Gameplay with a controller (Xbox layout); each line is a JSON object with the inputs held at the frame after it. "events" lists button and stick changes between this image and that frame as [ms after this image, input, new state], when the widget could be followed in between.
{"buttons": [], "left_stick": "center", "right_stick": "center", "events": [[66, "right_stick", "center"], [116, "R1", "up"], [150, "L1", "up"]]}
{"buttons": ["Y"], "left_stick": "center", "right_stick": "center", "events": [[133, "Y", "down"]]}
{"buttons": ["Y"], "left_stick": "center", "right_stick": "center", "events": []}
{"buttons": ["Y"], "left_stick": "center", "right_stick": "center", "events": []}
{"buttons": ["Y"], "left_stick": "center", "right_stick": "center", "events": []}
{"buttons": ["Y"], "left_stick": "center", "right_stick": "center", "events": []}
==============================
EXERCISE PROMPT. Output the whole listing exactly.

SOLUTION.
Gameplay with a controller (Xbox layout); each line is a JSON object with the inputs held at the frame after it. "events" lists button and stick changes between this image and that frame as [ms after this image, input, new state], when the widget could be followed in between.
{"buttons": [], "left_stick": "center", "right_stick": "center", "events": [[66, "right_stick", "center"], [116, "R1", "up"], [150, "L1", "up"]]}
{"buttons": ["Y"], "left_stick": "center", "right_stick": "center", "events": [[133, "Y", "down"]]}
{"buttons": ["Y"], "left_stick": "center", "right_stick": "center", "events": []}
{"buttons": ["Y"], "left_stick": "center", "right_stick": "center", "events": []}
{"buttons": ["Y"], "left_stick": "center", "right_stick": "center", "events": []}
{"buttons": ["Y"], "left_stick": "center", "right_stick": "center", "events": []}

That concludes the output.